*** Fragmento

Tanto en “El pretendiente” como en “Angelita y Miguel Ángel” y “El tiempo de la ciénaga”, la sintaxis de Caicedo es arrebatada, transmite esa sensación de apurada desesperación con que unos jóvenes burgueses, puros y enamorados, se desbarrancan física y moralmente.
El entramado de términos locales, diminutivos inusuales y construcciones sintácticas aquí desconocidas (“yo andaba era de un lado para otro”) vale como un plus de musicalidad para los lectores argentinos. Ese registro de la oralidad, junto con las ocurrencias del narrador, alienta un fuerte sentido del humor a pesar del dramatismo de las historias “recuperadas”: “se montaron en un carrito Simca blanco que ella manejaba. Lo cierto es que nunca tal color me transmitió tanta vileza”.
Los amores locos
Calicalabozo es el nombre que el mismo Caicedo pensaba darle a su colección completa de cuentos. Consta de quince textos, algunos publicados en revistas y suplementos y otros seleccionados como las “mejores versiones” inéditas de las múltiples encontradas en los baúles. El joven escritor, nunca conforme con lo producido, retomaba sus historias para mejorarlas, pero en lugar de corregirlas terminaba transformándolas en otras bastante diferentes. Para comprobarlo puede leerse el último cuento de la serie, “Berenice”, y cotejarlo con “Angelita y Miguel Ángel”, del libro antes comentado.
Escritos en su mayoría en 1969, los textos dan cuenta de la fascinación de Caicedo por el cine y por los géneros literarios poco prestigiosos. Personajes encerrados que reflexionan, escenas de canibalismo, crímenes diversos recurren en sus historias, entre las que se destacan las narradas por “Los mensajeros”, “Calibanismo” y “Los dientes de Caperucita”.
El punto de vista de las narraciones cambia vertiginosamente: el narrador pasa de la primera a la tercera persona, o intercala diálogos, de modo casi imperceptible, transmitiéndole al lector la confusión de esas vidas adolescentes. Si bien las historias parten de una situación inicial bien trazada, pronto el “atolondramiento” del narrador de turno interviene para desmadrar sus tramas: sólo lo que se experimenta en el lenguaje parece sostener los relatos que se desentienden rápidamente del verosímil planteado desde el comienzo.
Ese desborde es el responsable de las mejores páginas de Caicedo, pero también de las menos interesantes, en las que el lenguaje sucumbe a las imposiciones del personaje. En unas como en otras, el joven escritor se propone responder, con diferentes rodeos, preguntas que no siempre se explicitan: ¿quién soy yo?, ¿por qué sufro tanto?, ¿cómo y por qué debo vivir? Los datos de su biografía hacen pensar que se las tomó muy en serio.
Publicado en "Señales", La Capital, 12/4/09.

******
*** Fuentes

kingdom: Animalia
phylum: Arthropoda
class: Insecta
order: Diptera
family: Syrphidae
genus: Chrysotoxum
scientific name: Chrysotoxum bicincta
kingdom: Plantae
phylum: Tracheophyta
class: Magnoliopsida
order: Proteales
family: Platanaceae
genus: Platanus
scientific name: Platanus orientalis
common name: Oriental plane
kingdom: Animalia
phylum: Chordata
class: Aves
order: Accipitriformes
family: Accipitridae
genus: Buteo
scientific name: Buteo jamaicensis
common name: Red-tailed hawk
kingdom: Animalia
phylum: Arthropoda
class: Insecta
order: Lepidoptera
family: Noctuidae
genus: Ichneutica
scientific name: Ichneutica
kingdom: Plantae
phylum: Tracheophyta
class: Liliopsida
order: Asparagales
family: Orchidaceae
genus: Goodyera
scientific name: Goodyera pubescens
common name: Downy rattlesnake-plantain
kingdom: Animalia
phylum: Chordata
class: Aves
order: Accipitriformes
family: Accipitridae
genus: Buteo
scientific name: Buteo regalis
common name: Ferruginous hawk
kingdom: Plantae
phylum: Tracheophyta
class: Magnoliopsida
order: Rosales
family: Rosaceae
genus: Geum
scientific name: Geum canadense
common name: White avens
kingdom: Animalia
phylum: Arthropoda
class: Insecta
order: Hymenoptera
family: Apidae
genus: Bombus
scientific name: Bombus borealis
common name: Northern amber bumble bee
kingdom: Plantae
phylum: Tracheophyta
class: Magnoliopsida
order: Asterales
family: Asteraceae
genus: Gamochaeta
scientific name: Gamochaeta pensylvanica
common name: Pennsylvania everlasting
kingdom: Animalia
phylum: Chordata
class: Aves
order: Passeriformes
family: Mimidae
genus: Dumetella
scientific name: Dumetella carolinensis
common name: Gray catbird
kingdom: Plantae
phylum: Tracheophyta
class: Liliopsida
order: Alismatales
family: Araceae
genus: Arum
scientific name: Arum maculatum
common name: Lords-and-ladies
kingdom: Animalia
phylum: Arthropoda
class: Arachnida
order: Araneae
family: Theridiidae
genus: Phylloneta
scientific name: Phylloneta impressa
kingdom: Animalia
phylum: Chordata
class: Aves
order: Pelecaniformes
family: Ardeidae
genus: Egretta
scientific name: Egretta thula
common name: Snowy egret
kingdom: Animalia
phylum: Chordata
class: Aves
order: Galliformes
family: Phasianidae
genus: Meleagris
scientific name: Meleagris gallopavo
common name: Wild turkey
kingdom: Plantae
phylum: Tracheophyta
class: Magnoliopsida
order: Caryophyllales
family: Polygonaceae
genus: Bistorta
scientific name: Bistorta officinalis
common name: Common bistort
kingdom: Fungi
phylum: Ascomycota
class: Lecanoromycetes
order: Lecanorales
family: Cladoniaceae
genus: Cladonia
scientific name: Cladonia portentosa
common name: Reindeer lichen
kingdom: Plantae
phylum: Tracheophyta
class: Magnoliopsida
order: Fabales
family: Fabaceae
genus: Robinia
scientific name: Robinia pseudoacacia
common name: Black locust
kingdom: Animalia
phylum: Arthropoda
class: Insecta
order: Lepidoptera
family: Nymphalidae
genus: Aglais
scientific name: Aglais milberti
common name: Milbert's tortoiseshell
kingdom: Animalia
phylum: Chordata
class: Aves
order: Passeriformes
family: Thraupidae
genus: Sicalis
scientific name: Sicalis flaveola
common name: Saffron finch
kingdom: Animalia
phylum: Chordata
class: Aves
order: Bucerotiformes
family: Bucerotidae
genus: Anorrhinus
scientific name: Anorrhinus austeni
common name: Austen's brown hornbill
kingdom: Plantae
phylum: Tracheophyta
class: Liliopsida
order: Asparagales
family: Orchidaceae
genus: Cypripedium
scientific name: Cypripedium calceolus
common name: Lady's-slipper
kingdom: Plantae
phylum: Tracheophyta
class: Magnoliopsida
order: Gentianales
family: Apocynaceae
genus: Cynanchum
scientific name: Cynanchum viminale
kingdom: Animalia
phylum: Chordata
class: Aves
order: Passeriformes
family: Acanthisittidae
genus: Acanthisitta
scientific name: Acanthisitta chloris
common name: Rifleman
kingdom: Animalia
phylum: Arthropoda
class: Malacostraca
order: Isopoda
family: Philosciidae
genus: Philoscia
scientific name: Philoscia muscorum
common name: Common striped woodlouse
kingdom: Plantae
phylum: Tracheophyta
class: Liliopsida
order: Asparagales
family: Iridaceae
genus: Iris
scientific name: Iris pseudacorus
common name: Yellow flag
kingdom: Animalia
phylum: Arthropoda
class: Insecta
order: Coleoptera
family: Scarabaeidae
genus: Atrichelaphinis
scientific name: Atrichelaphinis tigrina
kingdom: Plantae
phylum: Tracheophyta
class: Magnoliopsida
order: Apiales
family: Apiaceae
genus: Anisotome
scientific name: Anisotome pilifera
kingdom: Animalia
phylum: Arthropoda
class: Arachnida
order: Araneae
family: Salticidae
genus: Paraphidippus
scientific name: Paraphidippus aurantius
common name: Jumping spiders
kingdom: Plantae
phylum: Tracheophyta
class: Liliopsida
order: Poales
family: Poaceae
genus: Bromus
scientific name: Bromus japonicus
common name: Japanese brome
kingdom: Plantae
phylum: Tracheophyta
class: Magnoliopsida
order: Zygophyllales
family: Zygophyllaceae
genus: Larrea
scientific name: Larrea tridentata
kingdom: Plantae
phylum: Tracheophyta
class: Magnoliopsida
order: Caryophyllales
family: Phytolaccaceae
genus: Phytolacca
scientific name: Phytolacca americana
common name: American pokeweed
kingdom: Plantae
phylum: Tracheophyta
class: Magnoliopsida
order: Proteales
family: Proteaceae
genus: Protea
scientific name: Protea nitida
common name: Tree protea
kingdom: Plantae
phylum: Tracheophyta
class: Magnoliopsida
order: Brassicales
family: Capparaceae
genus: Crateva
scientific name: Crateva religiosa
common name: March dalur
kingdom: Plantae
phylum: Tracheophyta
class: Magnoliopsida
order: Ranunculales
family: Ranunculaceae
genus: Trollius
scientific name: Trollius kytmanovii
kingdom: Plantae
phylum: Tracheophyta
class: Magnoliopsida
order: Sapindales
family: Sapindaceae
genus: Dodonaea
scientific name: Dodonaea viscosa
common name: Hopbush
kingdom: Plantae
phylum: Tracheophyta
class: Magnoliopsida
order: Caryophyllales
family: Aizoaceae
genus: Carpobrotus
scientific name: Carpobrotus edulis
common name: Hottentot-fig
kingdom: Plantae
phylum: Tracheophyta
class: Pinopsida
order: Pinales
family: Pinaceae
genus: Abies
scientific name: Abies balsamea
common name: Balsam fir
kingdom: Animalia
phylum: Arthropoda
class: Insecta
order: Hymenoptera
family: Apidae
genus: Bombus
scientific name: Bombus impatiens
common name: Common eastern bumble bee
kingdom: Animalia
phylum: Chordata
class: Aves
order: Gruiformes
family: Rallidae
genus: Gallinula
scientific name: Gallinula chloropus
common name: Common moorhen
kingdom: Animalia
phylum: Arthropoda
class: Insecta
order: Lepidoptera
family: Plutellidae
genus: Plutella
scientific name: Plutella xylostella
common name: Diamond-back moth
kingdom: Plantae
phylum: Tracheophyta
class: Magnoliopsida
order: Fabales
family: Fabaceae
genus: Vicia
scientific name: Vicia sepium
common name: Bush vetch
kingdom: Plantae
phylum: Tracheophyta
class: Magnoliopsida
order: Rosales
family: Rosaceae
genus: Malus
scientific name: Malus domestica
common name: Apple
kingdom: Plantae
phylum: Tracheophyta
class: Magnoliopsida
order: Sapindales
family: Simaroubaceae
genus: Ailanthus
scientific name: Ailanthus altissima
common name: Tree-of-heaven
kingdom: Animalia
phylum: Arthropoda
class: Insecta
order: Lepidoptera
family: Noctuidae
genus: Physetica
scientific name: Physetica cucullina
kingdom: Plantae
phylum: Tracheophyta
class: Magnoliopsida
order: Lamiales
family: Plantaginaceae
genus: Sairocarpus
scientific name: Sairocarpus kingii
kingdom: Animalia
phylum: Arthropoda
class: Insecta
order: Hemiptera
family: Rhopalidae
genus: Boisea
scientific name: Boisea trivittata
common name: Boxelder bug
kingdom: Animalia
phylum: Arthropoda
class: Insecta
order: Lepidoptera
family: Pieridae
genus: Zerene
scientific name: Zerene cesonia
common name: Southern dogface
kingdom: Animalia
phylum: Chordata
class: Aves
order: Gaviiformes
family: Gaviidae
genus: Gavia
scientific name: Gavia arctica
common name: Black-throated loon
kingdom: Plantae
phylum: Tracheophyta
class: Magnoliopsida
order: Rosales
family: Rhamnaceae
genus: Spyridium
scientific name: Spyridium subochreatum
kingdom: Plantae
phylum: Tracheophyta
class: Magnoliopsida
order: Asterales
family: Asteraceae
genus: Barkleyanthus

******

- **Tareas**:
[1] ¿Puedes citar textualmente la parte del fragmento que abre con las palabras "Los amores locos" y cierra con "libro antes comentado."?
[2] Según el fragmento, ¿en qué año se escribió la mayoría de los textos de Calicalabozo?

- **Resultados**:
[1]
Los amores locos
Calicalabozo es el nombre que el mismo Caicedo pensaba darle a su colección completa de cuentos. Consta de quince textos, algunos publicados en revistas y suplementos y otros seleccionados como las “mejores versiones” inéditas de las múltiples encontradas en los baúles. El joven escritor, nunca conforme con lo producido, retomaba sus historias para mejorarlas, pero en lugar de corregirlas terminaba transformándolas en otras bastante diferentes. Para comprobarlo puede leerse el último cuento de la serie, “Berenice”, y cotejarlo con “Angelita y Miguel Ángel”, del libro antes comentado.

[2] En 1969.